Introduction to Adaptive Experimentation
In engineering tasks we often encounter so-called "black box" optimization problems, situations where the relationship between inputs and outputs of a system is not known in advance. In these scenarios practitioners must tune parameters using many time- and/or resource-consuming trials. For example:
- Machine learning engineers and researchers may have neural network architectures and training procedures that may depend on numerical hyperparameters, such as learning rate, number of embedding layers or widths, data weights, data augmentation choices, etc. One often seeks to understand and/or optimize with respect to these tradeoffs .
- Materials scientists may seek to find the composition and heat treatment parameters that maximize strength for an alloy.

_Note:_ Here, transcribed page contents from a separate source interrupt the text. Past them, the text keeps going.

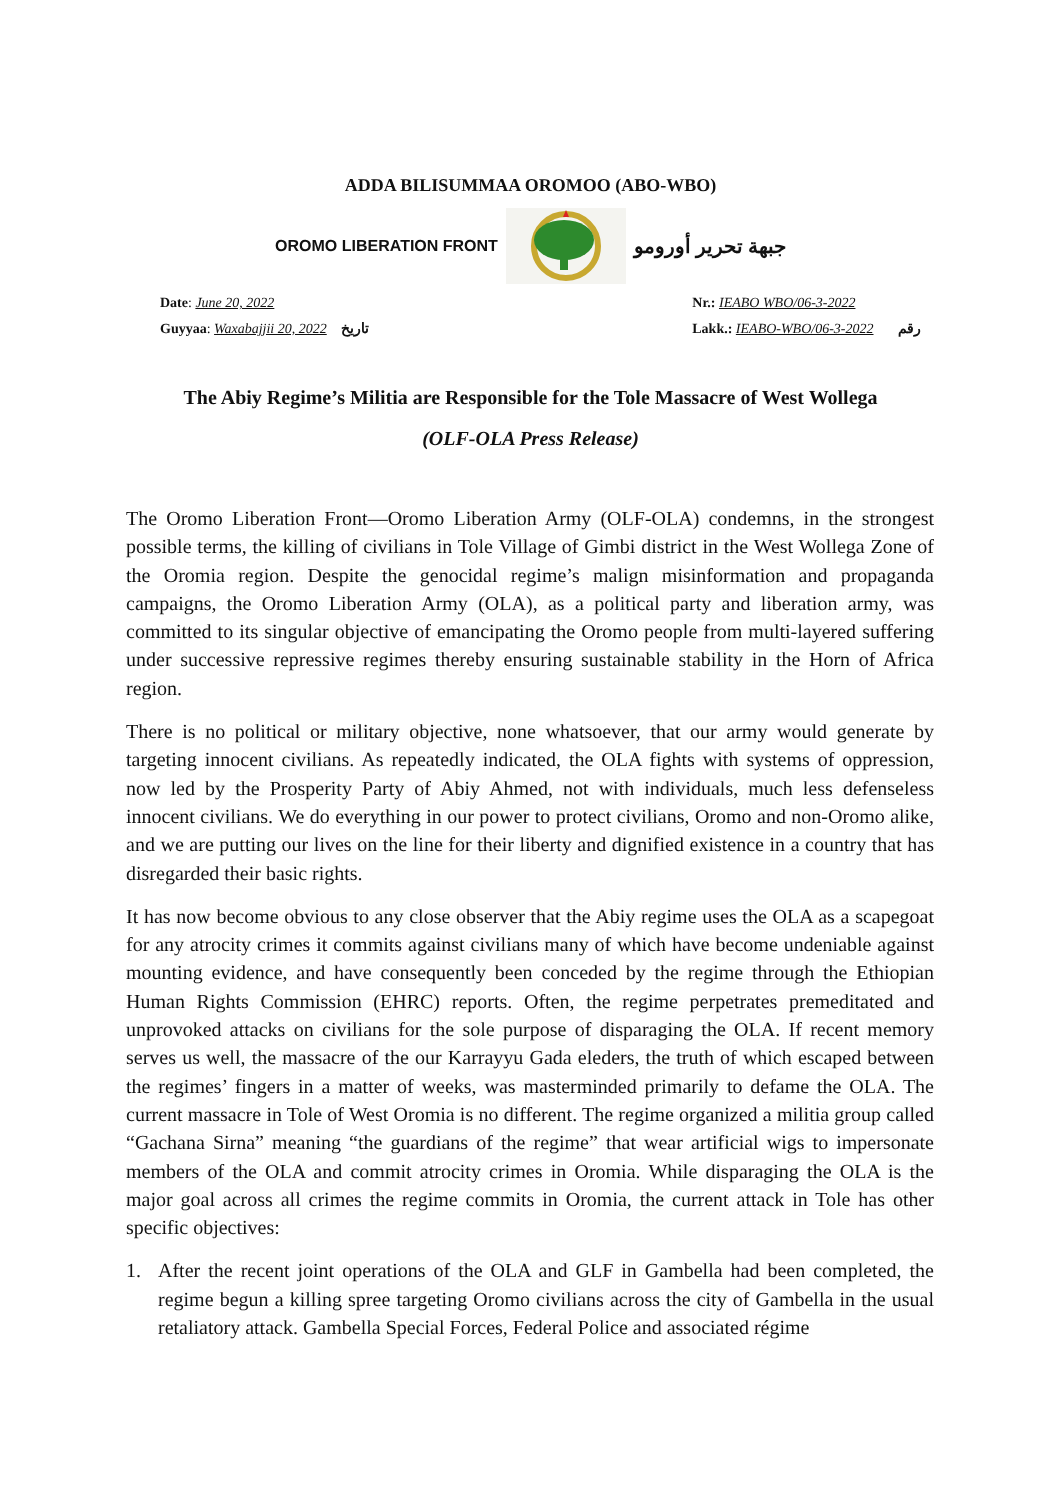ADDA BILISUMMAA OROMOO (ABO-WBO)
OROMO LIBERATION FRONT جبهة تحرير أورومو
Date: June 20, 2022
Guyyaa: Waxabajjii 20, 2022 تاريخ
Nr.: IEABO WBO/06-3-2022
Lakk.: IEABO-WBO/06-3-2022 رقم
The Abiy Regime’s Militia are Responsible for the Tole Massacre of West Wollega
(OLF-OLA Press Release)
The Oromo Liberation Front—Oromo Liberation Army (OLF-OLA) condemns, in the strongest possible terms, the killing of civilians in Tole Village of Gimbi district in the West Wollega Zone of the Oromia region. Despite the genocidal regime’s malign misinformation and propaganda campaigns, the Oromo Liberation Army (OLA), as a political party and liberation army, was committed to its singular objective of emancipating the Oromo people from multi-layered suffering under successive repressive regimes thereby ensuring sustainable stability in the Horn of Africa region.
There is no political or military objective, none whatsoever, that our army would generate by targeting innocent civilians. As repeatedly indicated, the OLA fights with systems of oppression, now led by the Prosperity Party of Abiy Ahmed, not with individuals, much less defenseless innocent civilians. We do everything in our power to protect civilians, Oromo and non-Oromo alike, and we are putting our lives on the line for their liberty and dignified existence in a country that has disregarded their basic rights.
It has now become obvious to any close observer that the Abiy regime uses the OLA as a scapegoat for any atrocity crimes it commits against civilians many of which have become undeniable against mounting evidence, and have consequently been conceded by the regime through the Ethiopian Human Rights Commission (EHRC) reports. Often, the regime perpetrates premeditated and unprovoked attacks on civilians for the sole purpose of disparaging the OLA. If recent memory serves us well, the massacre of the our Karrayyu Gada eleders, the truth of which escaped between the regimes’ fingers in a matter of weeks, was masterminded primarily to defame the OLA. The current massacre in Tole of West Oromia is no different. The regime organized a militia group called “Gachana Sirna” meaning “the guardians of the regime” that wear artificial wigs to impersonate members of the OLA and commit atrocity crimes in Oromia. While disparaging the OLA is the major goal across all crimes the regime commits in Oromia, the current attack in Tole has other specific objectives:
1. After the recent joint operations of the OLA and GLF in Gambella had been completed, the regime begun a killing spree targeting Oromo civilians across the city of Gambella in the usual retaliatory attack. Gambella Special Forces, Federal Police and associated régime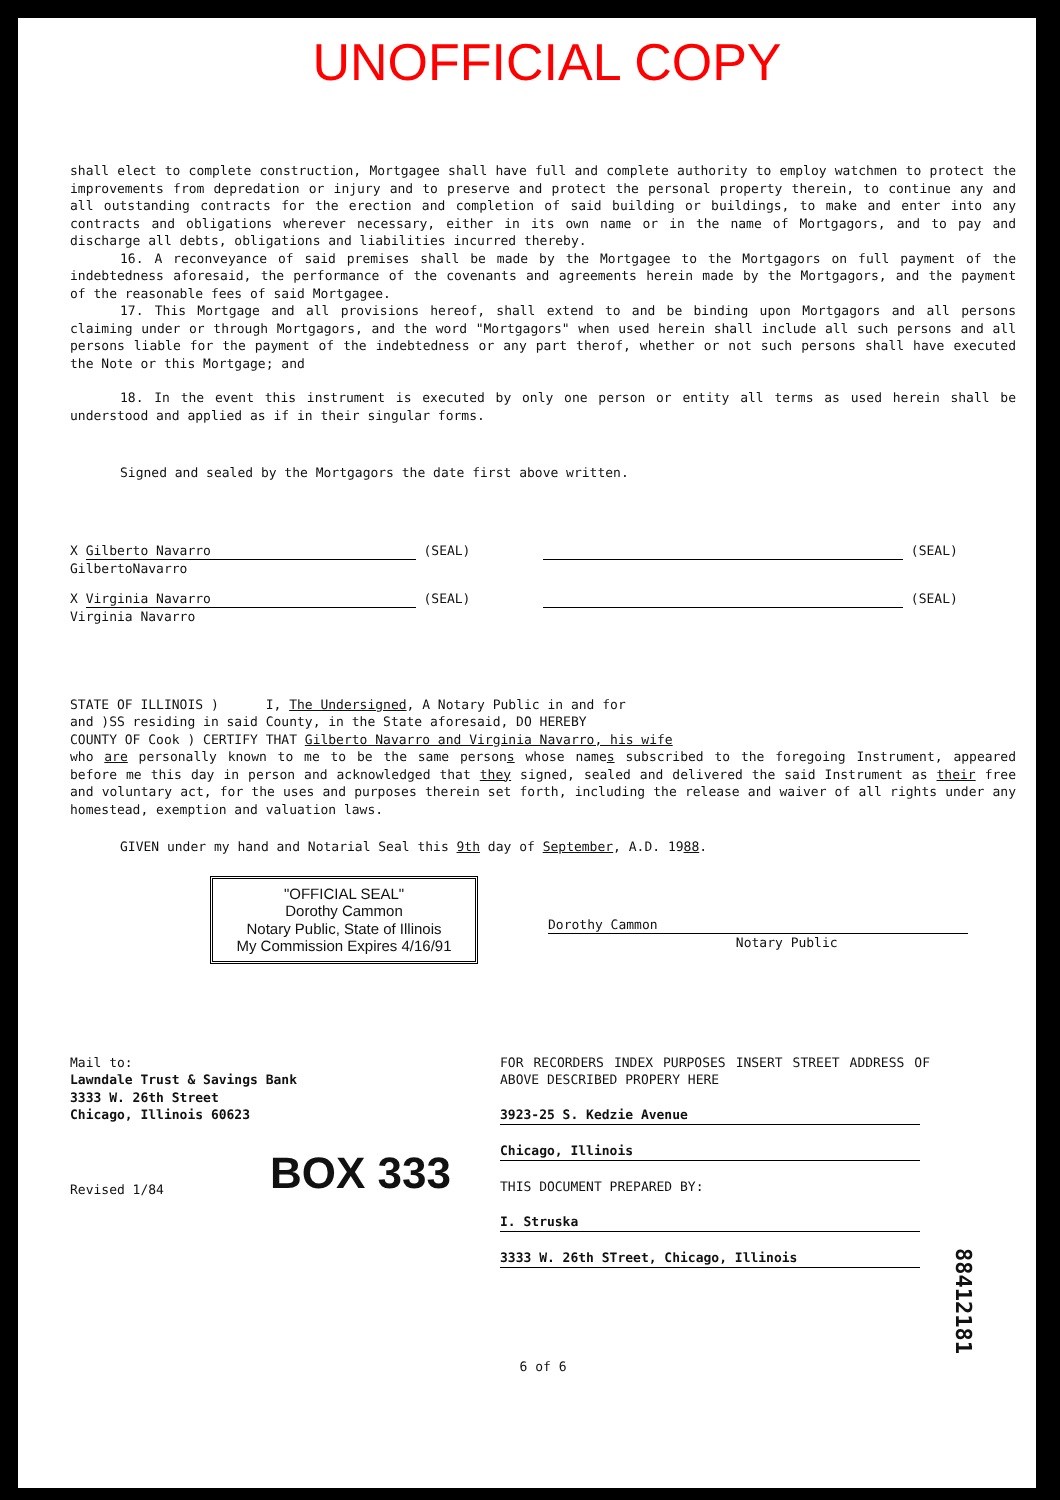UNOFFICIAL COPY
shall elect to complete construction, Mortgagee shall have full and complete authority to employ watchmen to protect the improvements from depredation or injury and to preserve and protect the personal property therein, to continue any and all outstanding contracts for the erection and completion of said building or buildings, to make and enter into any contracts and obligations wherever necessary, either in its own name or in the name of Mortgagors, and to pay and discharge all debts, obligations and liabilities incurred thereby.
16. A reconveyance of said premises shall be made by the Mortgagee to the Mortgagors on full payment of the indebtedness aforesaid, the performance of the covenants and agreements herein made by the Mortgagors, and the payment of the reasonable fees of said Mortgagee.
17. This Mortgage and all provisions hereof, shall extend to and be binding upon Mortgagors and all persons claiming under or through Mortgagors, and the word "Mortgagors" when used herein shall include all such persons and all persons liable for the payment of the indebtedness or any part therof, whether or not such persons shall have executed the Note or this Mortgage; and
18. In the event this instrument is executed by only one person or entity all terms as used herein shall be understood and applied as if in their singular forms.
Signed and sealed by the Mortgagors the date first above written.
X Gilberto Navarro (SEAL)
GilbertoNavarro
(SEAL)
X Virginia Navarro (SEAL)
Virginia Navarro
(SEAL)
STATE OF ILLINOIS ) I, The Undersigned, A Notary Public in and for
and )SS residing in said County, in the State aforesaid, DO HEREBY
COUNTY OF Cook ) CERTIFY THAT Gilberto Navarro and Virginia Navarro, his wife
who are personally known to me to be the same persons whose names subscribed to the foregoing Instrument, appeared before me this day in person and acknowledged that they signed, sealed and delivered the said Instrument as their free and voluntary act, for the uses and purposes therein set forth, including the release and waiver of all rights under any homestead, exemption and valuation laws.
GIVEN under my hand and Notarial Seal this 9th day of September, A.D. 1988.
"OFFICIAL SEAL"
Dorothy Cammon
Notary Public, State of Illinois
My Commission Expires 4/16/91
Dorothy Cammon
Notary Public
Mail to:
Lawndale Trust & Savings Bank
3333 W. 26th Street
Chicago, Illinois 60623
BOX 333
Revised 1/84
FOR RECORDERS INDEX PURPOSES INSERT STREET ADDRESS OF ABOVE DESCRIBED PROPERY HERE
3923-25 S. Kedzie Avenue
Chicago, Illinois
THIS DOCUMENT PREPARED BY:
I. Struska
3333 W. 26th STreet, Chicago, Illinois
6 of 6
88412181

- Chemists may seek to find the synthesis path for a molecule that is likely to be a good drug candidate for a disease.
Adaptive experimentation is an approach to solving these problems efficiently by actively proposing new trials to run as additional data is received. Adaptive experimentation is able to explore large configuration spaces with limited resources through the use of specialized models and optimization algorithms.

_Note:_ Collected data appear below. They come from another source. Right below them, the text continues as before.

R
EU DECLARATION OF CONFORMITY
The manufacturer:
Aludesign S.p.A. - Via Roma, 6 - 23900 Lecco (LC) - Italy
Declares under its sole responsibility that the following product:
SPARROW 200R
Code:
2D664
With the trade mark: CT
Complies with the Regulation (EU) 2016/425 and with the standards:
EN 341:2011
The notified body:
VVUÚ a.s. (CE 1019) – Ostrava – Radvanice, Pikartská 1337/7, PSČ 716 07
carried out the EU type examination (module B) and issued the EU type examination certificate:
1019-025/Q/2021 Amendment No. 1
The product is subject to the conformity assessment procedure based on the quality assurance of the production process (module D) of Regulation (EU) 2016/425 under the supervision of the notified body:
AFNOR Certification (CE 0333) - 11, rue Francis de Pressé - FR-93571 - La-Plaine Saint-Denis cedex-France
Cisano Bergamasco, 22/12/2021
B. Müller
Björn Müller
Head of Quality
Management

The basic adaptive experimentation flow works as follows:
- Configure your optimization experiment, defining the space of values to search over, objective(s), constraints, etc.
- Suggest new trials, to be evaluated one at a time or in a parallel (a “batch”)

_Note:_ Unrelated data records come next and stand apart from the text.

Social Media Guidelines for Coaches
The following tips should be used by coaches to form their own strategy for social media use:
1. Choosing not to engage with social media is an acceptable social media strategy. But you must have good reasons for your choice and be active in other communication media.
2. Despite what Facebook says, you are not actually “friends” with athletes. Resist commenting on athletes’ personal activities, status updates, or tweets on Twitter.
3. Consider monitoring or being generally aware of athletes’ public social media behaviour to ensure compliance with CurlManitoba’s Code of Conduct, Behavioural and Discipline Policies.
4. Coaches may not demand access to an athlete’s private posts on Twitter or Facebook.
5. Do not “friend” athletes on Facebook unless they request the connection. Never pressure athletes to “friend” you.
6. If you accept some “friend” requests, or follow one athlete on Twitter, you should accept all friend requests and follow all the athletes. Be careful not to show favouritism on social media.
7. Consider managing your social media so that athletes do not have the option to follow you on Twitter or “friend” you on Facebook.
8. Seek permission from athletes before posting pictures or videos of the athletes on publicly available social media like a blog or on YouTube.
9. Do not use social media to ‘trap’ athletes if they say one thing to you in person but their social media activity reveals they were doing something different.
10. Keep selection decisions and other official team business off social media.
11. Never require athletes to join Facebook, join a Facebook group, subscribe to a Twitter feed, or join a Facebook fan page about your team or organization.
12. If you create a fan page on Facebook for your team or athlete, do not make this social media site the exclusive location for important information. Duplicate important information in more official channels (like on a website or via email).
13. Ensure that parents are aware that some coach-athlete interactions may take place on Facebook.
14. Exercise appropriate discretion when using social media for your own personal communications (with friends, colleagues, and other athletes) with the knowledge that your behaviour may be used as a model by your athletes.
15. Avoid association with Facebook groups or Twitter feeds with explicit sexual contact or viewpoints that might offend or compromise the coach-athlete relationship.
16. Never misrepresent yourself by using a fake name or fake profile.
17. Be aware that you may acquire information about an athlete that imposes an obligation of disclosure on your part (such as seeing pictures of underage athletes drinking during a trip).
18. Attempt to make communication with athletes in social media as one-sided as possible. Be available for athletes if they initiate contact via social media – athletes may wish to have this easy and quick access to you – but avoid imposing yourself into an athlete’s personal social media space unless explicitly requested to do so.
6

- Evaluate the suggested trials by executing the black box function and reporting the results back to the optimization algorithm
- Repeat steps 2 and 3 until a stopping condition is met or the evaluation budget is exhausted
Bayesian optimization, one of the most effective forms of adaptive experimentation, intelligently balances tradeoffs between exploration (learning how new parameterizations perform) and exploitation (refining parameterizations previously observed to be good). To To achieve this, Bayesian optimization utilizes a surrogate model (most commonly, a Gaussian process) to predict the behavior of the “black box” at any given input configuration (parameterization, whatever we want to call it). An acquisition function utilizes predictions from this model to identify new parameterizations to identify promising candidates to evaluate.